Last year, Dr. Wilke performed two surgeries on Shalz. In the first surgery in July of 2021, doctors put in the implant. In the second one in October of 2021, doctors attached an abutment to the implant. It's a small rod that protrudes from the limb and attaches to the prosthetic. 

Shalz was the first patient at Mayo to undergo the procedure.

“It has been really exciting. You feel like, 'oh, I got picked for this.' Then it’s a little bit scary being first because, you know, there aren’t other people out there, but yet there are because we have the patients through Walter Reed," she said.

Several patients at Walter Reed National Military Medical Center in Maryland have undergone the procedure. Shalz said her doctor and physical therapist visited the hospital to learn more about the procedure before Shalz underwent the procedure. 
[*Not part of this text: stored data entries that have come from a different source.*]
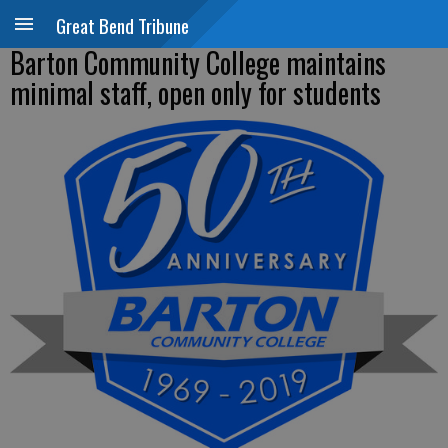
Great Bend Tribune
Barton Community College maintains
minimal staff, open only for students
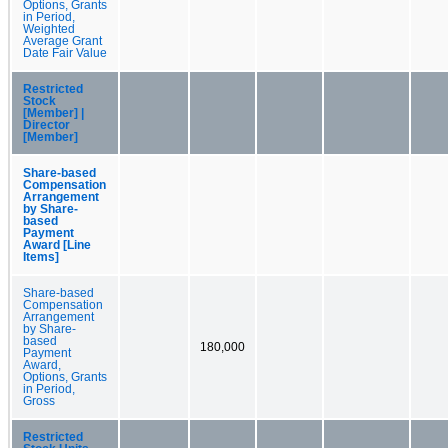
Options, Grants
in Period,
Weighted
Average Grant
Date Fair Value
Restricted
Stock
[Member] |
Director
[Member]
Share-based
Compensation
Arrangement
by Share-
based
Payment
Award [Line
Items]
Share-based
Compensation
Arrangement
by Share-
based
180,000
Payment
Award,
Options, Grants
in Period,
Gross
Restricted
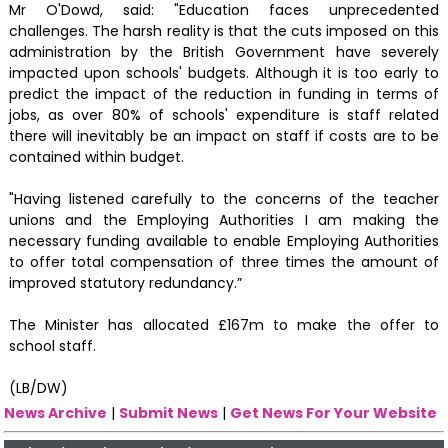
Mr O'Dowd, said: "Education faces unprecedented
challenges. The harsh reality is that the cuts imposed on this
administration by the British Government have severely
impacted upon schools' budgets. Although it is too early to
predict the impact of the reduction in funding in terms of
jobs, as over 80% of schools' expenditure is staff related
there will inevitably be an impact on staff if costs are to be
contained within budget.
"Having listened carefully to the concerns of the teacher
unions and the Employing Authorities I am making the
necessary funding available to enable Employing Authorities
to offer total compensation of three times the amount of
improved statutory redundancy.”
The Minister has allocated £167m to make the offer to
school staff.
(LB/DW)
News Archive
|
Submit News
|
Get News For Your Website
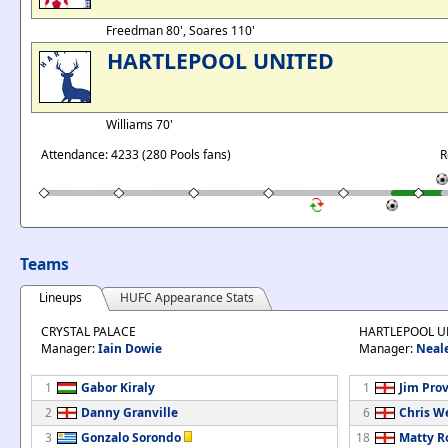
Freedman 80', Soares 110'
HARTLEPOOL UNITED
Williams 70'
Attendance: 4233 (280 Pools fans)
R
Teams
Lineups
HUFC Appearance Stats
CRYSTAL PALACE
HARTLEPOOL U
Manager:
Iain Dowie
Manager:
Neal
1
Gabor Kiraly
1
Jim Prov
2
Danny Granville
6
Chris W
3
Gonzalo Sorondo
18
Matty R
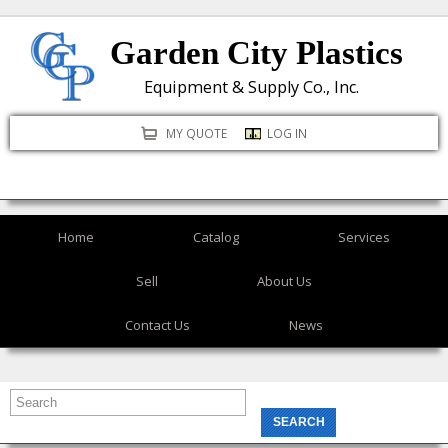
Skip
Garden City Plastics
to
main
Equipment & Supply Co., Inc.
content
MY QUOTE
LOG IN
Home
Catalog
Services
Sell
About Us
Contact Us
News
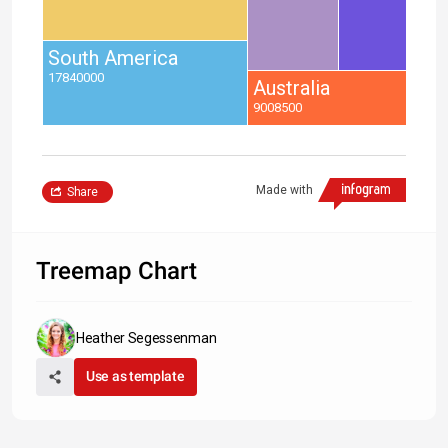
South America
17840000
Australia
9008500
Made with
Share
Treemap Chart
Heather Segessenman
Use as template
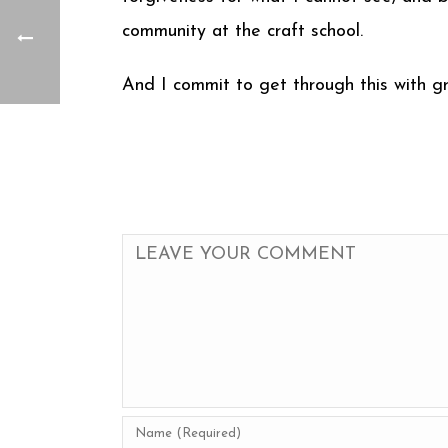
community at the craft school.
And I commit to get through this with gr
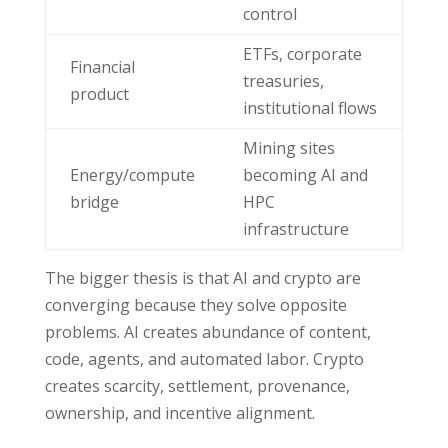
control
ETFs, corporate
Financial
treasuries,
product
institutional flows
Mining sites
Energy/compute
becoming AI and
bridge
HPC
infrastructure
The bigger thesis is that AI and crypto are
converging because they solve opposite
problems. AI creates abundance of content,
code, agents, and automated labor. Crypto
creates scarcity, settlement, provenance,
ownership, and incentive alignment.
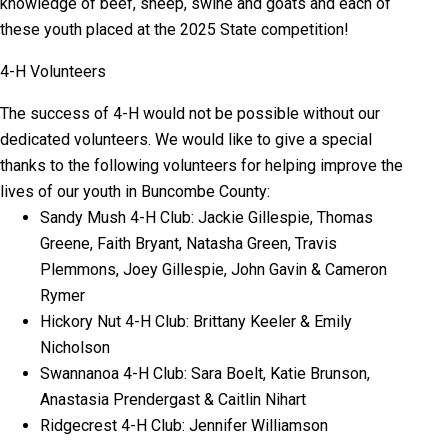
knowledge of beef, sheep, swine and goats and each of
these youth placed at the 2025 State competition!
4-H Volunteers
The success of 4-H would not be possible without our
dedicated volunteers. We would like to give a special
thanks to the following volunteers for helping improve the
lives of our youth in Buncombe County:
Sandy Mush 4-H Club: Jackie Gillespie, Thomas
Greene, Faith Bryant, Natasha Green, Travis
Plemmons, Joey Gillespie, John Gavin & Cameron
Rymer
Hickory Nut 4-H Club: Brittany Keeler & Emily
Nicholson
Swannanoa 4-H Club: Sara Boelt, Katie Brunson,
Anastasia Prendergast & Caitlin Nihart
Ridgecrest 4-H Club: Jennifer Williamson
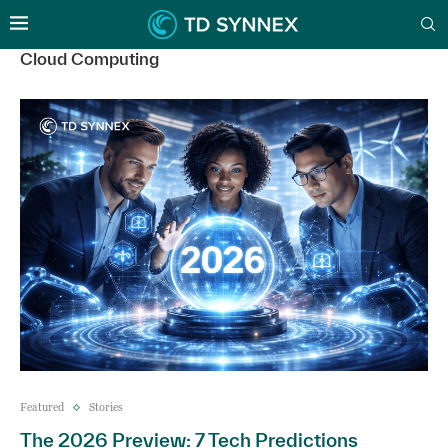
Cloud Computing
Featured
Stories
The 2026 Preview: 7 Tech Predictions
“Now, without having a socket, I won’t have any of that rubbing. It won’t sweat and fall off, so, I mean, I will just kind of head off and go for a walk and not wonder where can I dash in [and take it off]," Shalz said.

For now, Shalz wears the new prosthetic a couple of hours a day around the house. She goes to physical therapy two to three times a week.

"It's slow, but I knew from the beginning it was going to be this long process, so that part hasn't bothered me because I know it's happening. I know it's going to happen, so it's exciting," Shalz said.

"It will just be, just a whole freedom of walking wherever I want to walk," she said.